Richard Lewer’s fascination with the struggles of living has become the central subject in his work. Referring to himself as a contemporary social realist, he delves into crime, sports, religion and family, working with multiple media and techniques including drawing, animation, performance and painting. The Thomas farm at Mercer is part of a series of eleven works painted on used pool-table baize that focus on crime stories and sports; it is one of four depicting unsolved crimes from New Zealand. The 1970 murders of Jeannette and Harvey Crewe are the subject of The Thomas farm. In what remains one of New Zealand’s most infamous unsolved murders, Waikato farmer Arthur Allan Thomas was twice convicted of murdering the Crewes then in 1979 pardoned, after it was proved that the police had planted incriminating evidence. Lewer, who grew up in Hamilton, remembers driving past the Thomas farm as a child and being captivated by the story.

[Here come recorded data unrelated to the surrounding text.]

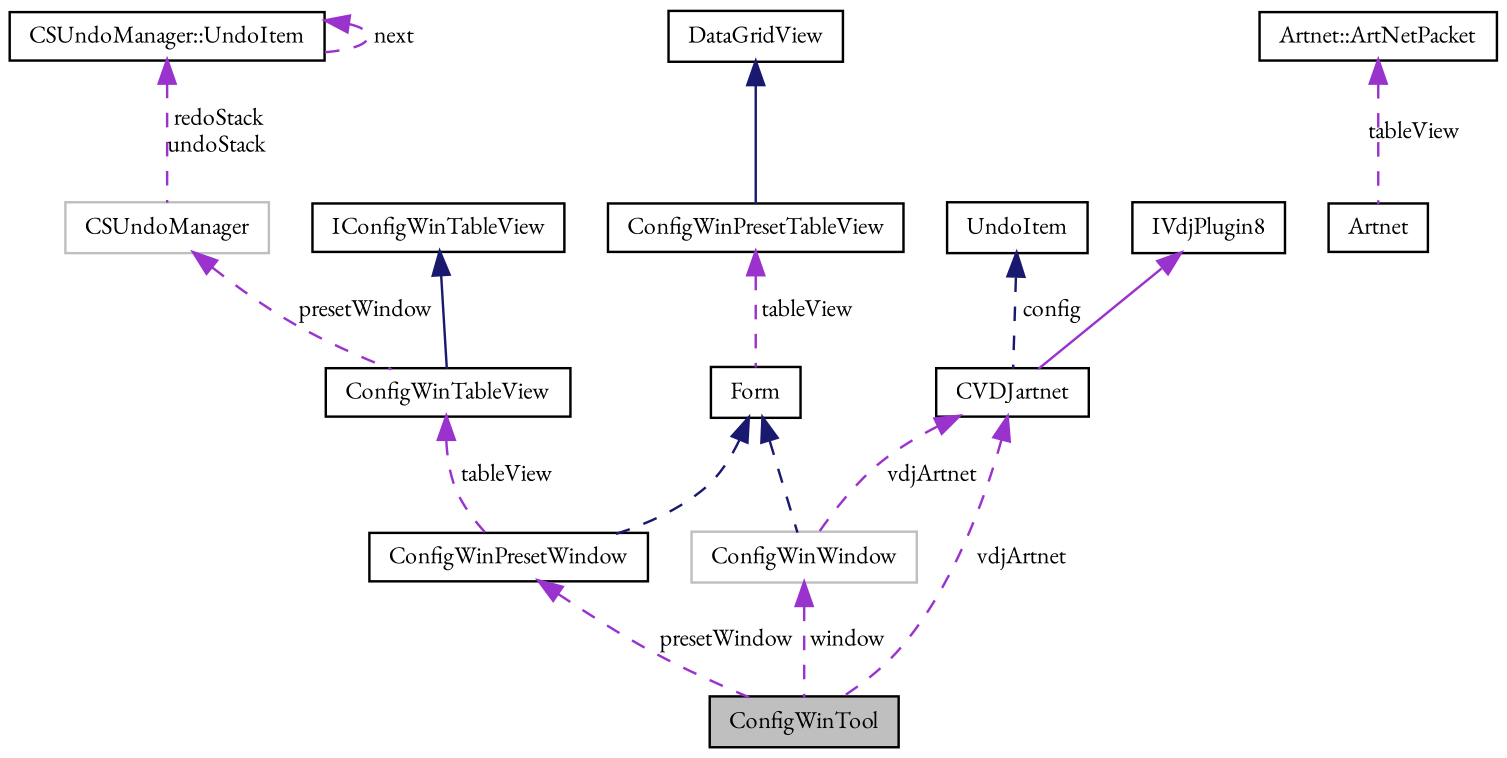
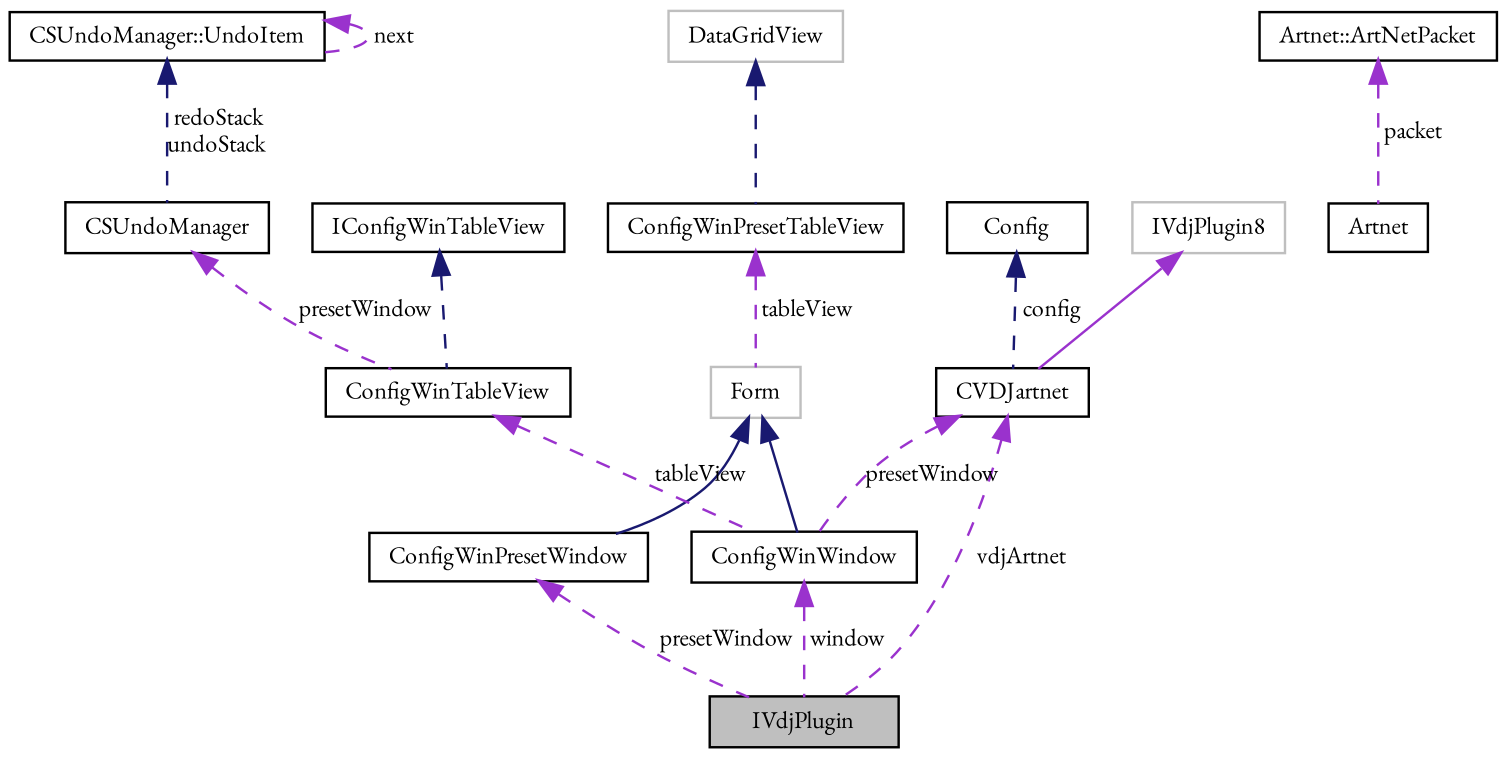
  digraph {
    fontname="EB Garamond"
    node [color=black fillcolor=white fontname="EB Garamond" fontsize=10 shape=record style=filled]
    edge [color=darkorchid3 dir=back fontname="EB Garamond" fontsize=10 labelfontname=Helvetica labelfontsize=10 style=dashed]
-   n1 [fillcolor=grey75 fontcolor=black height=0.2 label=ConfigWinTool width=0.4]
-   n2 [color=grey75 height=0.2 label=ConfigWinWindow width=0.4]
-   n3 [height=0.2 label=Form width=0.4]
+   n1 [fillcolor=grey75 fontcolor=black height=0.2 label=IVdjPlugin width=0.4]
+   n2 [height=0.2 label=ConfigWinWindow width=0.4]
+   n3 [color=grey75 height=0.2 label=Form width=0.4]
    n4 [height=0.2 label=ConfigWinPresetWindow width=0.4]
    n5 [height=0.2 label=ConfigWinTableView width=0.4]
-   n6 [height=0.2 label=DataGridView width=0.4]
+   n6 [color=grey75 height=0.2 label=DataGridView width=0.4]
    n7 [height=0.2 label=ConfigWinPresetTableView width=0.4]
    n8 [height=0.2 label=IConfigWinTableView width=0.4]
-   n9 [color=grey75 height=0.2 label=CSUndoManager width=0.4]
+   n9 [height=0.2 label=CSUndoManager width=0.4]
    n10 [height=0.2 label="CSUndoManager::UndoItem" width=0.4]
    n11 [height=0.2 label=CVDJartnet width=0.4]
-   n12 [height=0.2 label=IVdjPlugin8 width=0.4]
-   n13 [height=0.2 label=UndoItem width=0.4]
+   n12 [color=grey75 height=0.2 label=IVdjPlugin8 width=0.4]
+   n13 [height=0.2 label=Config width=0.4]
    n14 [height=0.2 label=Artnet width=0.4]
    n15 [height=0.2 label="Artnet::ArtNetPacket" width=0.4]
    n2 -> n1 [label=" window"]
-   n3 -> n2 [color=midnightblue]
-   n3 -> n4 [color=midnightblue]
+   n3 -> n2 [color=midnightblue style=solid]
+   n3 -> n4 [color=midnightblue style=solid]
    n4 -> n1 [label=" presetWindow"]
-   n5 -> n4 [label=" tableView"]
-   n6 -> n7 [color=midnightblue style=solid]
+   n5 -> n2 [label=" tableView"]
+   n6 -> n7 [color=midnightblue]
    n7 -> n3 [label=" tableView"]
-   n8 -> n5 [color=midnightblue style=solid]
+   n8 -> n5 [color=midnightblue]
    n9 -> n5 [label=" presetWindow"]
-   n10 -> n9 [label=" redoStack\nundoStack"]
+   n10 -> n9 [color=midnightblue label=" redoStack\nundoStack"]
    n10 -> n10 [label=" next"]
    n11 -> n1 [label=" vdjArtnet"]
-   n11 -> n2 [label=" vdjArtnet"]
+   n11 -> n2 [label=" presetWindow"]
    n12 -> n11 [style=solid]
    n13 -> n11 [color=midnightblue label=" config"]
-   n15 -> n14 [label=" tableView"]
+   n15 -> n14 [label=" packet"]
  }
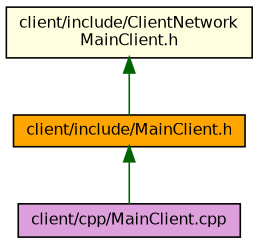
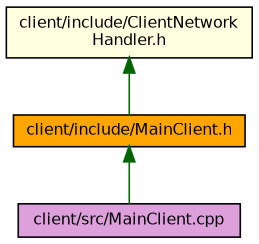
  digraph {
    node [color=black fontname=Helvetica fontsize=10 shape=record style=filled]
    edge [color=darkgreen dir=back fontname=Helvetica fontsize=10 labelfontname=Helvetica labelfontsize=10 style=solid]
-   n1 [fillcolor=lightyellow fontcolor=black height=0.2 label="client/include/ClientNetwork\lMainClient.h" width=0.4]
+   n1 [fillcolor=lightyellow fontcolor=black height=0.2 label="client/include/ClientNetwork\lHandler.h" width=0.4]
    n2 [fillcolor=orange height=0.2 label="client/include/MainClient.h" width=0.4]
-   n3 [fillcolor=plum height=0.2 label="client/cpp/MainClient.cpp" width=0.4]
+   n3 [fillcolor=plum height=0.2 label="client/src/MainClient.cpp" width=0.4]
    n1 -> n2
    n2 -> n3
  }
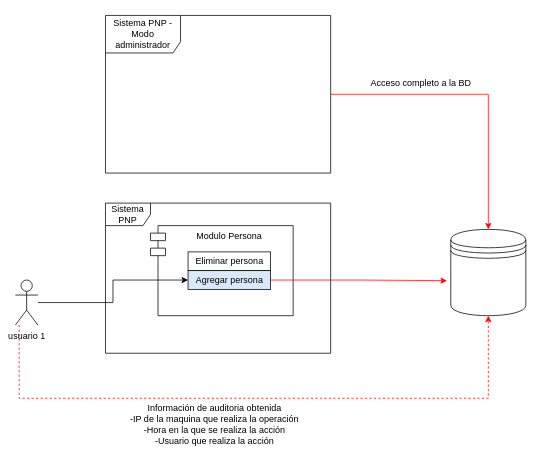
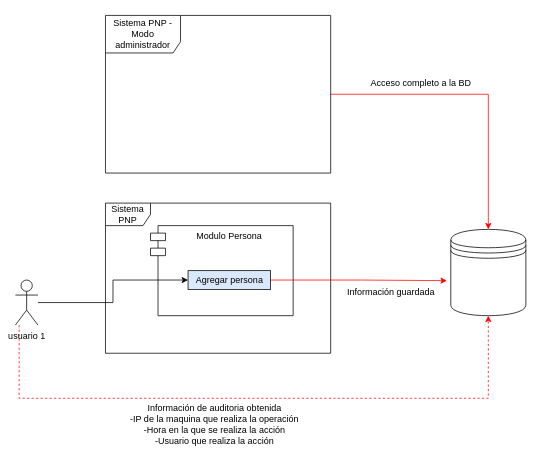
  <mxCell id="0" />
  <mxCell id="1" parent="0" />
  <mxCell id="2" value="Sistema PNP" style="shape=umlFrame;whiteSpace=wrap;html=1;swimlaneFillColor=default;" vertex="1" parent="1"><mxGeometry x="140" y="270" width="300" height="200" as="geometry" /></mxCell>
  <mxCell id="3" style="edgeStyle=orthogonalEdgeStyle;rounded=0;orthogonalLoop=1;jettySize=auto;html=1;strokeColor=#FF0000;dashed=1;" edge="1" parent="1" source="4" target="10"><mxGeometry relative="1" as="geometry"><Array as="points"><mxPoint x="25" y="530" /><mxPoint x="650" y="530" /></Array></mxGeometry></mxCell>
  <mxCell id="4" value="usuario 1" style="shape=umlActor;verticalLabelPosition=bottom;verticalAlign=top;html=1;outlineConnect=0;" vertex="1" parent="1"><mxGeometry x="20" y="372.5" width="30" height="60" as="geometry" /></mxCell>
  <mxCell id="5" value="Modulo Persona" style="shape=module;align=left;spacingLeft=20;align=center;verticalAlign=top;" vertex="1" parent="1"><mxGeometry x="200" y="300" width="190" height="120" as="geometry" /></mxCell>
- <mxCell id="6" value="Eliminar persona" style="html=1;" vertex="1" parent="1"><mxGeometry x="250" y="335" width="110" height="25" as="geometry" /></mxCell>
  <mxCell id="7" style="edgeStyle=orthogonalEdgeStyle;rounded=0;orthogonalLoop=1;jettySize=auto;html=1;entryX=-0.051;entryY=0.594;entryDx=0;entryDy=0;entryPerimeter=0;strokeColor=#FF0000;" edge="1" parent="1" source="8" target="10"><mxGeometry relative="1" as="geometry" /></mxCell>
  <mxCell id="8" value="Agregar persona" style="html=1;fillColor=#dae8fc;" vertex="1" parent="1"><mxGeometry x="250" y="360" width="110" height="25" as="geometry" /></mxCell>
  <mxCell id="9" value="" style="edgeStyle=orthogonalEdgeStyle;rounded=0;orthogonalLoop=1;jettySize=auto;html=1;entryX=0;entryY=0.5;entryDx=0;entryDy=0;" edge="1" parent="1" source="4" target="8"><mxGeometry relative="1" as="geometry" /></mxCell>
  <mxCell id="10" value="" style="shape=datastore;whiteSpace=wrap;html=1;" vertex="1" parent="1"><mxGeometry x="600" y="305" width="100" height="115" as="geometry" /></mxCell>
+ <mxCell id="11" value="Información guardada" style="text;html=1;resizable=0;autosize=1;align=center;verticalAlign=middle;points=[];fillColor=none;strokeColor=none;rounded=0;" vertex="1" parent="1"><mxGeometry x="450" y="373.5" width="140" height="30" as="geometry" /></mxCell>
  <mxCell id="12" value="Información de auditoria obtenida&lt;br&gt;-IP de la maquina que realiza la operación&lt;br&gt;-Hora en la que se realiza la acción&lt;br&gt;-Usuario que realiza la acción" style="text;html=1;resizable=0;autosize=1;align=center;verticalAlign=middle;points=[];fillColor=none;strokeColor=none;rounded=0;" vertex="1" parent="1"><mxGeometry x="160" y="530" width="250" height="70" as="geometry" /></mxCell>
  <mxCell id="13" style="edgeStyle=orthogonalEdgeStyle;rounded=0;orthogonalLoop=1;jettySize=auto;html=1;entryX=0.5;entryY=0;entryDx=0;entryDy=0;strokeColor=#FF0000;" edge="1" parent="1" source="14" target="10"><mxGeometry relative="1" as="geometry" /></mxCell>
  <mxCell id="14" value="Sistema PNP - Modo administrador" style="shape=umlFrame;whiteSpace=wrap;html=1;swimlaneFillColor=default;width=100;height=50;" vertex="1" parent="1"><mxGeometry x="140" y="20" width="300" height="210" as="geometry" /></mxCell>
  <mxCell id="15" value="Acceso completo a la BD" style="text;html=1;resizable=0;autosize=1;align=center;verticalAlign=middle;points=[];fillColor=none;strokeColor=none;rounded=0;" vertex="1" parent="1"><mxGeometry x="480" y="95" width="160" height="30" as="geometry" /></mxCell>
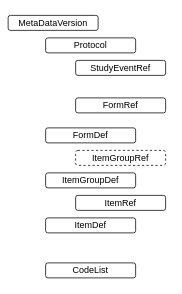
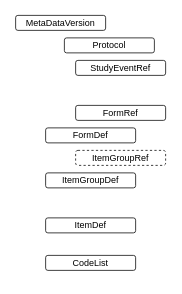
  <mxCell id="0" />
  <mxCell id="1" parent="0" />
- <mxCell id="2" value="Protocol" style="rounded=1;whiteSpace=wrap;html=1;" vertex="1" parent="1"><mxGeometry x="60" y="50" width="120" height="20" as="geometry" /></mxCell>
+ <mxCell id="2" value="Protocol" style="rounded=1;whiteSpace=wrap;html=1;" vertex="1" parent="1"><mxGeometry x="85" y="50" width="120" height="20" as="geometry" /></mxCell>
  <mxCell id="3" value="StudyEventRef" style="rounded=1;whiteSpace=wrap;html=1;" vertex="1" parent="1"><mxGeometry x="100" y="80" width="120" height="20" as="geometry" /></mxCell>
- <mxCell id="4" value="FormRef" style="rounded=1;whiteSpace=wrap;html=1;" vertex="1" parent="1"><mxGeometry x="100" y="130" width="120" height="20" as="geometry" /></mxCell>
+ <mxCell id="4" value="FormRef" style="rounded=1;whiteSpace=wrap;html=1;" vertex="1" parent="1"><mxGeometry x="100" y="140" width="120" height="20" as="geometry" /></mxCell>
  <mxCell id="5" value="FormDef" style="rounded=1;whiteSpace=wrap;html=1;" vertex="1" parent="1"><mxGeometry x="60" y="170" width="120" height="20" as="geometry" /></mxCell>
  <mxCell id="6" value="ItemGroupRef" style="rounded=1;whiteSpace=wrap;html=1;dashed=1;" vertex="1" parent="1"><mxGeometry x="100" y="200" width="120" height="20" as="geometry" /></mxCell>
  <mxCell id="7" value="ItemGroupDef" style="rounded=1;whiteSpace=wrap;html=1;" vertex="1" parent="1"><mxGeometry x="60" y="230" width="120" height="20" as="geometry" /></mxCell>
- <mxCell id="8" value="ItemRef" style="rounded=1;whiteSpace=wrap;html=1;" vertex="1" parent="1"><mxGeometry x="100" y="260" width="120" height="20" as="geometry" /></mxCell>
  <mxCell id="9" value="ItemDef" style="rounded=1;whiteSpace=wrap;html=1;" vertex="1" parent="1"><mxGeometry x="60" y="290" width="120" height="20" as="geometry" /></mxCell>
- <mxCell id="10" value="MetaDataVersion" style="rounded=1;whiteSpace=wrap;html=1;" vertex="1" parent="1"><mxGeometry x="10" y="20" width="120" height="20" as="geometry" /></mxCell>
- <mxCell id="11" value="CodeList" style="rounded=1;whiteSpace=wrap;html=1;" vertex="1" parent="1"><mxGeometry x="60" y="350" width="120" height="20" as="geometry" /></mxCell>
+ <mxCell id="10" value="MetaDataVersion" style="rounded=1;whiteSpace=wrap;html=1;" vertex="1" parent="1"><mxGeometry x="20" y="20" width="120" height="20" as="geometry" /></mxCell>
+ <mxCell id="11" value="CodeList" style="rounded=1;whiteSpace=wrap;html=1;" vertex="1" parent="1"><mxGeometry x="60" y="340" width="120" height="20" as="geometry" /></mxCell>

Lewer often uses unconventional materials. His decision to work on pool-table baize came after reading about the California serial killer Richard Ramirez, who was known as the Night Stalker. Ramirez had implicated himself by bragging about his actions while playing pool. Lewer was attracted to the idea that pool-table surfaces are witness to many conversations; their stains of cigarette ash and beer are literally marks of stories told over the table. Referring to the baize as skin, he takes an investigative approach, ‘mapping out the stories on the table’.1
This technique is evident in The Thomas farm, which lays out images of key elements related to the case: the Crewe and Thomas houses, a floor plan of the Crewe house, a rifle, cartridge, trailer and axle and the surviving Rochelle Crewe’s baby cot, creating a storyboard effect. The compartmentalised surface, locations and evidence are depicted at different scales and floating in space. Their unanchored positions and mixed scale, viewpoints and perspectives — seen in the bird’s-eye view of the floor plan, the frontal depiction of the houses and the not-to-scale representations of the rifle, trailer and axle — echo the unresolved nature of the case.
Charlotte Huddleston
1 Richard Lewer, correspondence with Charlotte Huddleston, 12 October 2017.